Plus de 80 pays, dont le Canada et les États-Unis, se sont entendus à la conférence de Glasgow sur le climat pour réduire leurs émissions de méthane, un puissant gaz à effet de serre. Une bonne nouvelle qui ne doit pas détourner l’attention des autres objectifs, avertissent les observateurs.

– 30 % d’ici 2030

L’accord conclu mardi vise la réduction de 30 % des émissions de méthane d’ici 2030 par rapport à leur niveau de 2020. Les quelque 80 pays signataires de cet engagement, paraphé également par l’Union européenne, représentent 70 % du PIB mondial, a souligné le président états-unien, Joe Biden. Le méthane (CH4), dont les émissions proviennent principalement de l’industrie des énergies fossiles, de l’agriculture, de l’élevage et des déchets, est le deuxième gaz à effet de serre (GES) en importance après le dioxyde de carbone (CO2), mais il est de 80 à 86 fois plus puissant que ce dernier sur une période de 20 ans.

| Données sources |

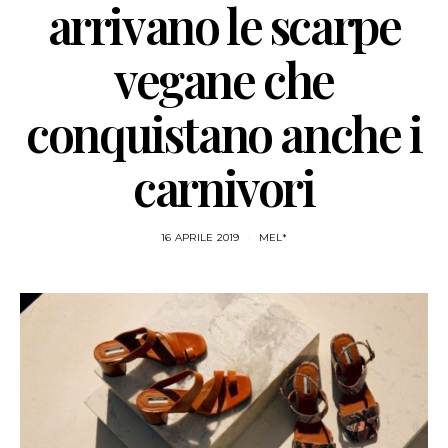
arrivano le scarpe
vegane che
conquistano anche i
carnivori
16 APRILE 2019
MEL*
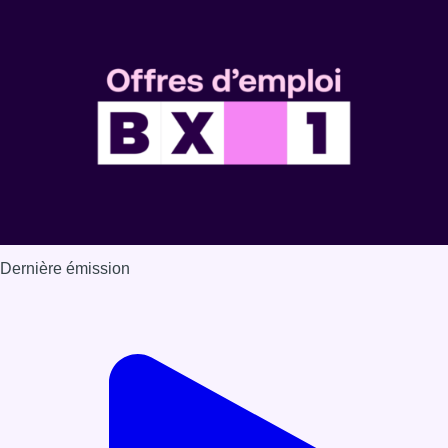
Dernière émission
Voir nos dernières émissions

| Consigne |
Recopiez mot pour mot le passage de l'article sur le méthane qui va de « Plus de 80 pays, dont » jusqu'à « avertissent les observateurs. » inclus. Appuyez-vous uniquement sur l'article sur le méthane, et non sur les lignes.

| Votre réponse |
Plus de 80 pays, dont le Canada et les États-Unis, se sont entendus à la conférence de Glasgow sur le climat pour réduire leurs émissions de méthane, un puissant gaz à effet de serre. Une bonne nouvelle qui ne doit pas détourner l’attention des autres objectifs, avertissent les observateurs.